I always find it difficult watching playoffs and election results. And this time it was the election results that were spiking my anxiety into the stratosphere.

I had tuned off the TV last Friday, October 30. Couldn’t deal with the tension coming from the cable-news readers. And on election night, the best I could do was watch for a minute at 8:00, 9:00 and 10:00. And even that became an exercise in frustration, so the TV went off and stayed off.

But just because the ‘boob-tube’ was off that didn’t mean my anxiety was reduced or controlled. The thought of 4 more years of the ‘asshole’ was not a thought that settled me in any way; if anything it made me crazy. So, I decided that it was time to step away from the electronics and to tend to my garden. I was Candide returning from the New World of 24/7 cable-news and scattered social-media to the slower more practical reality of my backyard.

The lilac tree that has been part of my backyard landscape for some 30 years was badly diseased and needed to be cut down. So, Thursday morning I got my pruning sheers and my saw and began cutting it down. And by Friday afternoon, the contractor was taking out the stump.
The images below show the progression from bare trunk to removed root-ball.

The last four years have been my slow and painful disillusionment of the American culture I readily joined in 1968.

The novella begins with a young man, Candide, who is living a sheltered life in an Edenic paradise and being indoctrinated with Leibnizian optimism by his mentor, Professor Pangloss.

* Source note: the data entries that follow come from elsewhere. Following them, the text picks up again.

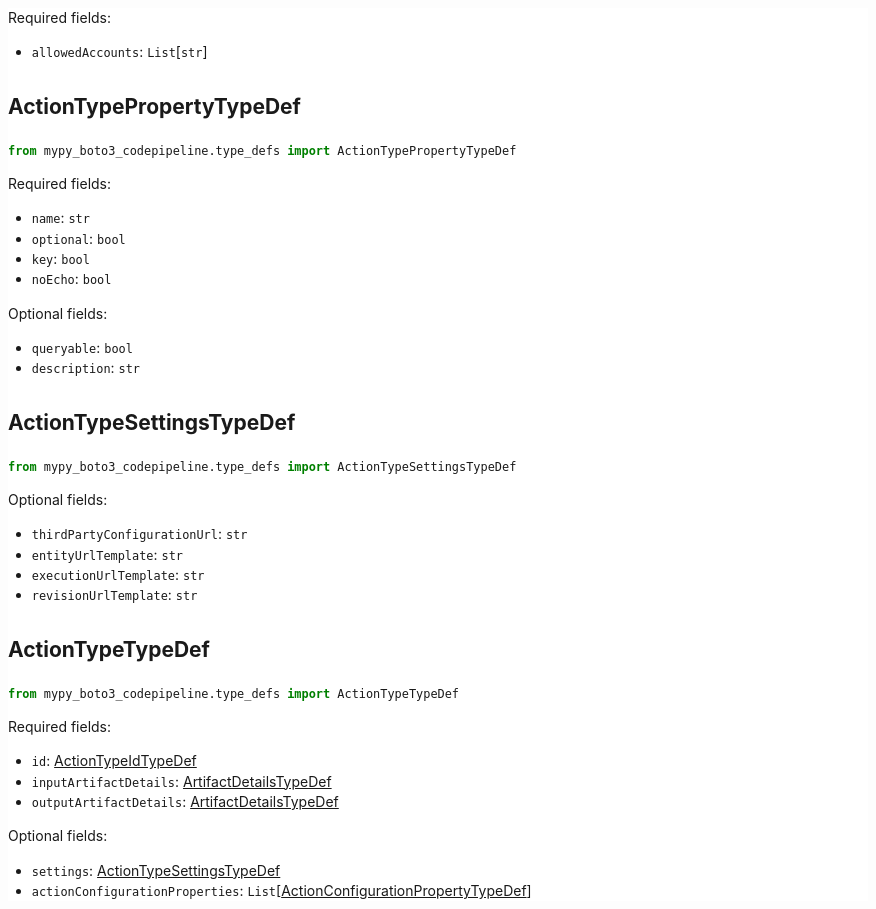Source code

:Required fields:

- `allowedAccounts`: `List`\[`str`\]

<a id="actiontypepropertytypedef"></a>

## ActionTypePropertyTypeDef

```python
from mypy_boto3_codepipeline.type_defs import ActionTypePropertyTypeDef
```

Required fields:

- `name`: `str`
- `optional`: `bool`
- `key`: `bool`
- `noEcho`: `bool`

Optional fields:

- `queryable`: `bool`
- `description`: `str`

<a id="actiontypesettingstypedef"></a>

## ActionTypeSettingsTypeDef

```python
from mypy_boto3_codepipeline.type_defs import ActionTypeSettingsTypeDef
```

Optional fields:

- `thirdPartyConfigurationUrl`: `str`
- `entityUrlTemplate`: `str`
- `executionUrlTemplate`: `str`
- `revisionUrlTemplate`: `str`

<a id="actiontypetypedef"></a>

## ActionTypeTypeDef

```python
from mypy_boto3_codepipeline.type_defs import ActionTypeTypeDef
```

Required fields:

- `id`: [ActionTypeIdTypeDef](./type_defs.md#actiontypeidtypedef)
- `inputArtifactDetails`:
  [ArtifactDetailsTypeDef](./type_defs.md#artifactdetailstypedef)
- `outputArtifactDetails`:
  [ArtifactDetailsTypeDef](./type_defs.md#artifactdetailstypedef)

Optional fields:

- `settings`:
  [ActionTypeSettingsTypeDef](./type_defs.md#actiontypesettingstypedef)
- `actionConfigurationProperties`:
  `List`\[[ActionConfigurationPropertyTypeDef](./type_defs.md#actionconfigurationpropertytypedef)\]
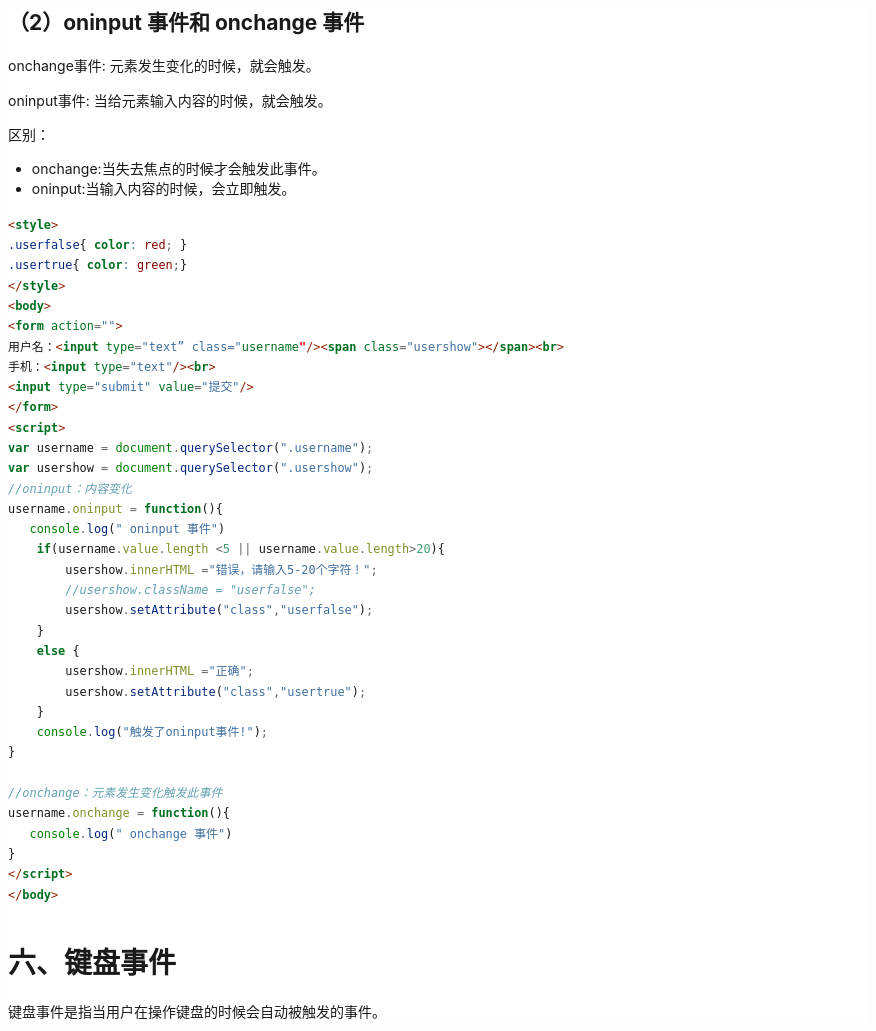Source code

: ## （2）oninput 事件和 onchange 事件

onchange事件: 元素发生变化的时候，就会触发。

oninput事件: 当给元素输入内容的时候，就会触发。


区别：
- onchange:当失去焦点的时候才会触发此事件。
- oninput:当输入内容的时候，会立即触发。



```html
<style>
.userfalse{ color: red; }
.usertrue{ color: green;}
</style>
<body>
<form action="">
用户名：<input type="text” class="username"/><span class="usershow"></span><br>
手机：<input type="text"/><br>
<input type="submit" value="提交"/>
</form>
<script>
var username = document.querySelector(".username");
var usershow = document.querySelector(".usershow");
//oninput：内容变化
username.oninput = function(){
   console.log(" oninput 事件")
    if(username.value.length <5 || username.value.length>20){
        usershow.innerHTML ="错误，请输入5-20个字符！";
        //usershow.className = "userfalse";
        usershow.setAttribute("class","userfalse");
    }
    else {
        usershow.innerHTML ="正确";
        usershow.setAttribute("class","usertrue");
    }
    console.log("触发了oninput事件!");
}

//onchange：元素发生变化触发此事件
username.onchange = function(){
   console.log(" onchange 事件")
}
</script>
</body>
```

# 六、键盘事件

键盘事件是指当用户在操作键盘的时候会自动被触发的事件。
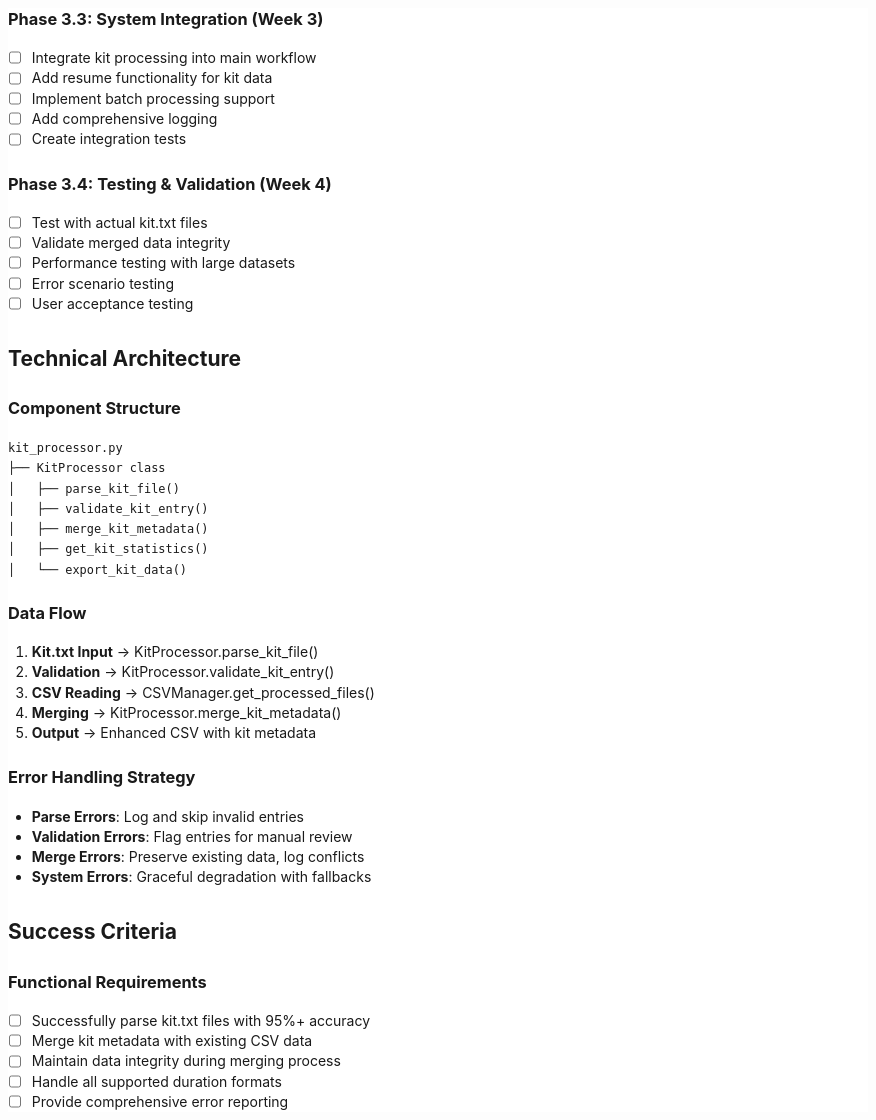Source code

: ### Phase 3.3: System Integration (Week 3)
- [ ] Integrate kit processing into main workflow
- [ ] Add resume functionality for kit data
- [ ] Implement batch processing support
- [ ] Add comprehensive logging
- [ ] Create integration tests

### Phase 3.4: Testing & Validation (Week 4)
- [ ] Test with actual kit.txt files
- [ ] Validate merged data integrity
- [ ] Performance testing with large datasets
- [ ] Error scenario testing
- [ ] User acceptance testing

## Technical Architecture

### Component Structure
```
kit_processor.py
├── KitProcessor class
│   ├── parse_kit_file()
│   ├── validate_kit_entry()
│   ├── merge_kit_metadata()
│   ├── get_kit_statistics()
│   └── export_kit_data()
```

### Data Flow
1. **Kit.txt Input** → KitProcessor.parse_kit_file()
2. **Validation** → KitProcessor.validate_kit_entry()
3. **CSV Reading** → CSVManager.get_processed_files()
4. **Merging** → KitProcessor.merge_kit_metadata()
5. **Output** → Enhanced CSV with kit metadata

### Error Handling Strategy
- **Parse Errors**: Log and skip invalid entries
- **Validation Errors**: Flag entries for manual review
- **Merge Errors**: Preserve existing data, log conflicts
- **System Errors**: Graceful degradation with fallbacks

## Success Criteria

### Functional Requirements
- [ ] Successfully parse kit.txt files with 95%+ accuracy
- [ ] Merge kit metadata with existing CSV data
- [ ] Maintain data integrity during merging process
- [ ] Handle all supported duration formats
- [ ] Provide comprehensive error reporting
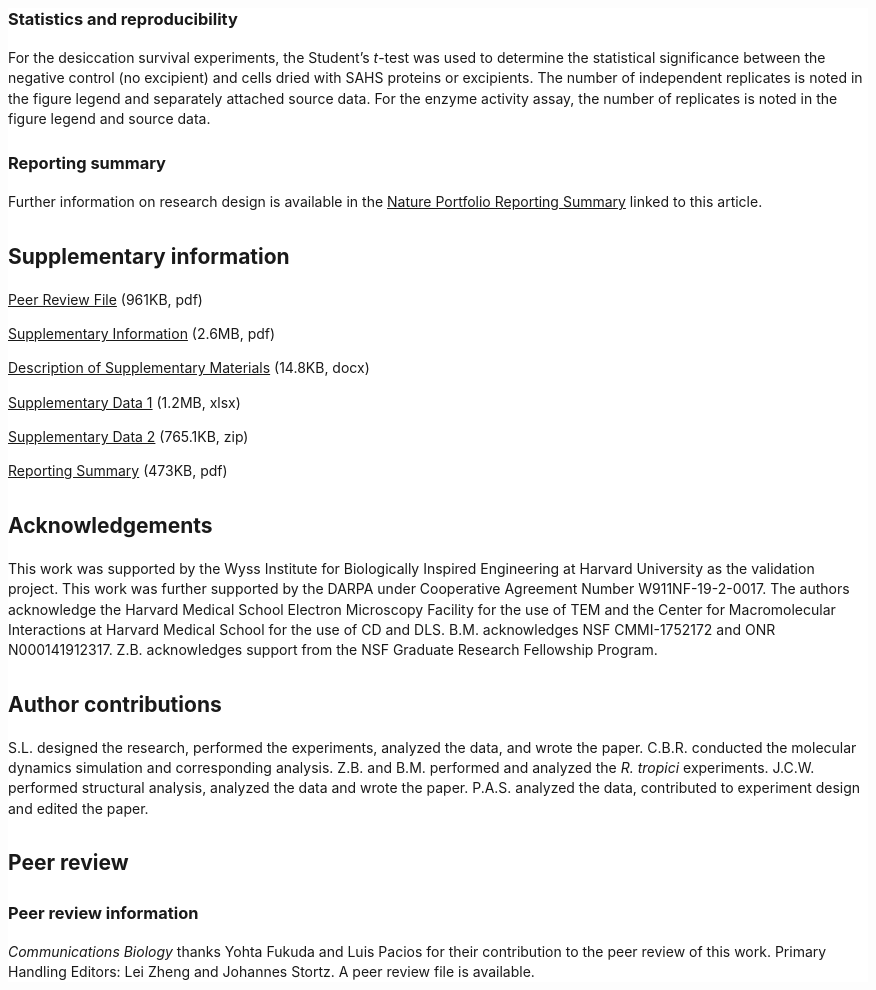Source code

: ### Statistics and reproducibility

For the desiccation survival experiments, the Student’s *t*-test was used to determine the statistical significance between the negative control (no excipient) and cells dried with SAHS proteins or excipients. The number of independent replicates is noted in the figure legend and separately attached source data. For the enzyme activity assay, the number of replicates is noted in the figure legend and source data.

### Reporting summary

Further information on research design is available in the [Nature Portfolio Reporting Summary](#MOESM6) linked to this article.

## Supplementary information

[Peer Review File](/articles/instance/11127935/bin/42003_2024_6336_MOESM1_ESM.pdf) (961KB, pdf)

[Supplementary Information](/articles/instance/11127935/bin/42003_2024_6336_MOESM2_ESM.pdf) (2.6MB, pdf)

[Description of Supplementary Materials](/articles/instance/11127935/bin/42003_2024_6336_MOESM3_ESM.docx) (14.8KB, docx)

[Supplementary Data 1](/articles/instance/11127935/bin/42003_2024_6336_MOESM4_ESM.xlsx) (1.2MB, xlsx)

[Supplementary Data 2](/articles/instance/11127935/bin/42003_2024_6336_MOESM5_ESM.zip) (765.1KB, zip)

[Reporting Summary](/articles/instance/11127935/bin/42003_2024_6336_MOESM6_ESM.pdf) (473KB, pdf)

## Acknowledgements

This work was supported by the Wyss Institute for Biologically Inspired Engineering at Harvard University as the validation project. This work was further supported by the DARPA under Cooperative Agreement Number W911NF-19-2-0017. The authors acknowledge the Harvard Medical School Electron Microscopy Facility for the use of TEM and the Center for Macromolecular Interactions at Harvard Medical School for the use of CD and DLS. B.M. acknowledges NSF CMMI-1752172 and ONR N000141912317. Z.B. acknowledges support from the NSF Graduate Research Fellowship Program.

## Author contributions

S.L. designed the research, performed the experiments, analyzed the data, and wrote the paper. C.B.R. conducted the molecular dynamics simulation and corresponding analysis. Z.B. and B.M. performed and analyzed the *R. tropici* experiments. J.C.W. performed structural analysis, analyzed the data and wrote the paper. P.A.S. analyzed the data, contributed to experiment design and edited the paper.

## Peer review

### Peer review information

*Communications Biology* thanks Yohta Fukuda and Luis Pacios for their contribution to the peer review of this work. Primary Handling Editors: Lei Zheng and Johannes Stortz. A peer review file is available.
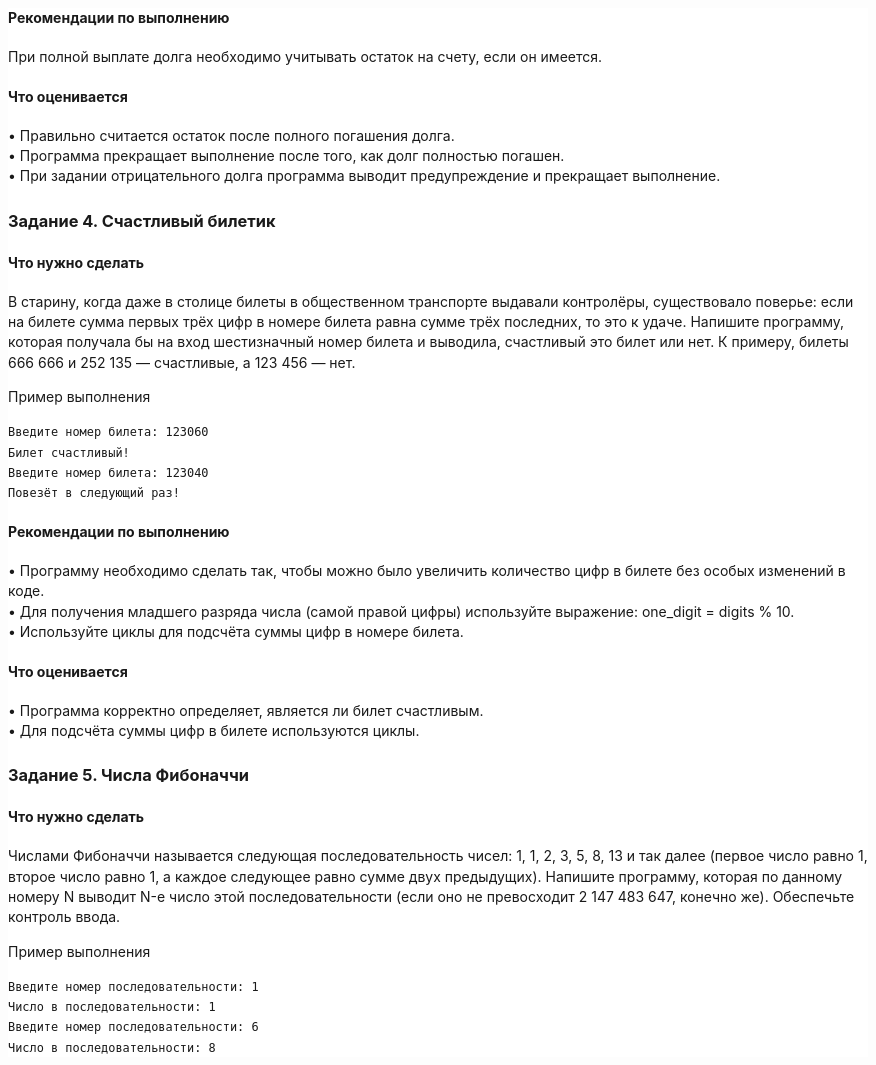 #### Рекомендации по выполнению

При полной выплате долга необходимо учитывать остаток на счету, если он имеется.

#### Что оценивается

• Правильно считается остаток после полного погашения долга.  
• Программа прекращает выполнение после того, как долг полностью погашен.  
• При задании отрицательного долга программа выводит предупреждение и прекращает выполнение.

### Задание 4. Счастливый билетик

#### Что нужно сделать

В старину, когда даже в столице билеты в общественном транспорте выдавали контролёры, существовало поверье: если на билете сумма первых трёх цифр в номере билета равна сумме трёх последних, то это к удаче. Напишите программу, которая получала бы на вход шестизначный номер билета и выводила, счастливый это билет или нет. К примеру, билеты 666 666 и 252 135 — счастливые, а 123 456 — нет.

Пример выполнения

```
Введите номер билета: 123060
Билет счастливый!
Введите номер билета: 123040
Повезёт в следующий раз!
```

#### Рекомендации по выполнению

• Программу необходимо сделать так, чтобы можно было увеличить количество цифр в билете без особых изменений в коде.  
• Для получения младшего разряда числа (самой правой цифры) используйте выражение: one_digit = digits % 10.  
• Используйте циклы для подсчёта суммы цифр в номере билета.

#### Что оценивается

• Программа корректно определяет, является ли билет счастливым.  
• Для подсчёта суммы цифр в билете используются циклы.

### Задание 5. Числа Фибоначчи

#### Что нужно сделать

Числами Фибоначчи называется следующая последовательность чисел: 1, 1, 2, 3, 5, 8, 13 и так далее (первое число равно 1, второе число равно 1, а каждое следующее равно сумме двух предыдущих). Напишите программу, которая по данному номеру N выводит N-е число этой последовательности (если оно не превосходит 2 147 483 647, конечно же). Обеспечьте контроль ввода.

Пример выполнения

```
Введите номер последовательности: 1
Число в последовательности: 1
Введите номер последовательности: 6
Число в последовательности: 8
```
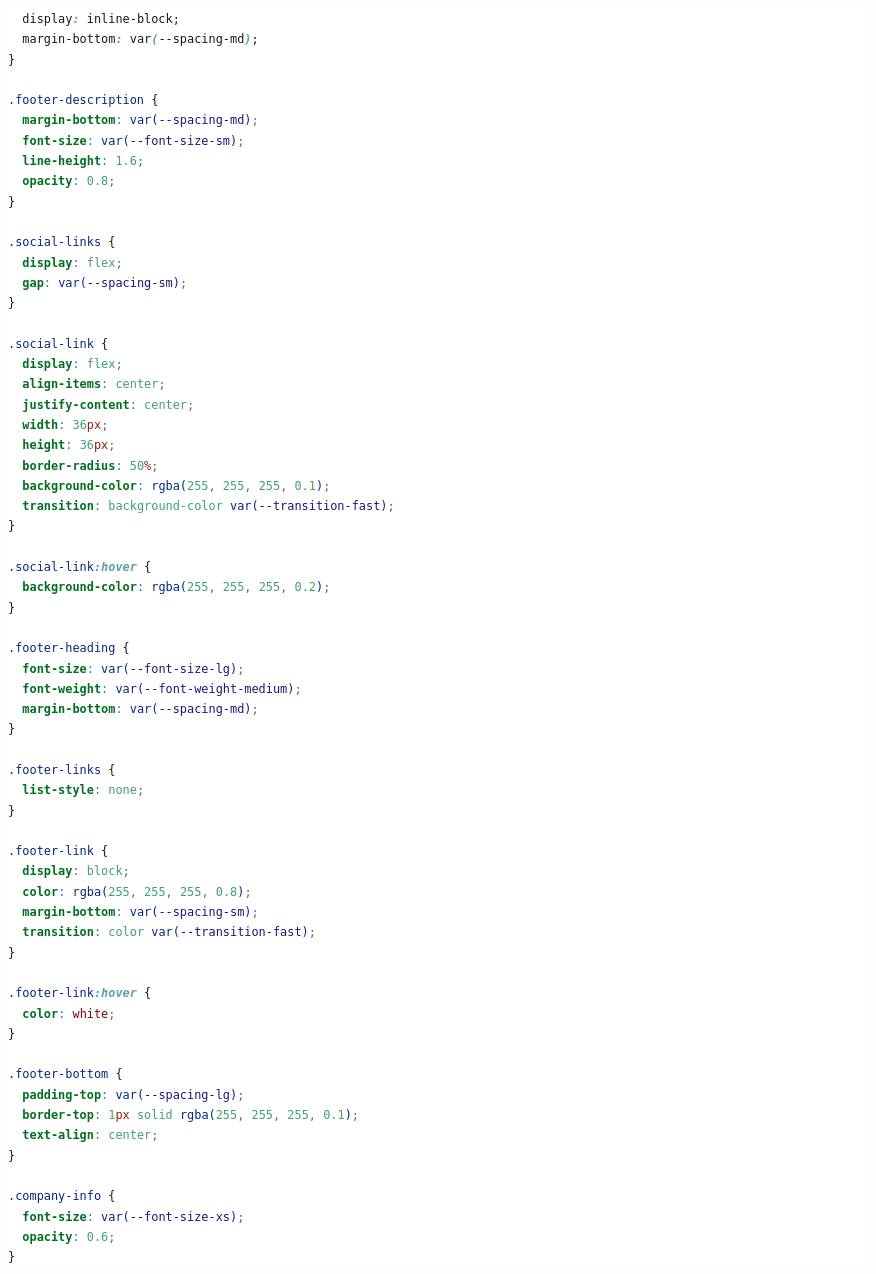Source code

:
 ```css
  display: inline-block;
  margin-bottom: var(--spacing-md);
}

.footer-description {
  margin-bottom: var(--spacing-md);
  font-size: var(--font-size-sm);
  line-height: 1.6;
  opacity: 0.8;
}

.social-links {
  display: flex;
  gap: var(--spacing-sm);
}

.social-link {
  display: flex;
  align-items: center;
  justify-content: center;
  width: 36px;
  height: 36px;
  border-radius: 50%;
  background-color: rgba(255, 255, 255, 0.1);
  transition: background-color var(--transition-fast);
}

.social-link:hover {
  background-color: rgba(255, 255, 255, 0.2);
}

.footer-heading {
  font-size: var(--font-size-lg);
  font-weight: var(--font-weight-medium);
  margin-bottom: var(--spacing-md);
}

.footer-links {
  list-style: none;
}

.footer-link {
  display: block;
  color: rgba(255, 255, 255, 0.8);
  margin-bottom: var(--spacing-sm);
  transition: color var(--transition-fast);
}

.footer-link:hover {
  color: white;
}

.footer-bottom {
  padding-top: var(--spacing-lg);
  border-top: 1px solid rgba(255, 255, 255, 0.1);
  text-align: center;
}

.company-info {
  font-size: var(--font-size-xs);
  opacity: 0.6;
}

```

The work describes the abrupt cessation of this lifestyle, followed by Candide’s slow and painful disillusionment as he witnesses and experiences great hardships in the world. Voltaire concludes Candide with, if not rejecting optimism outright, advocating a deeply practical precept, “we must cultivate our garden”.

And I too returned to my garden after the craziness of the last 3 days.

And then at 11:44 am, I started hearing people outside cheering and celebrating.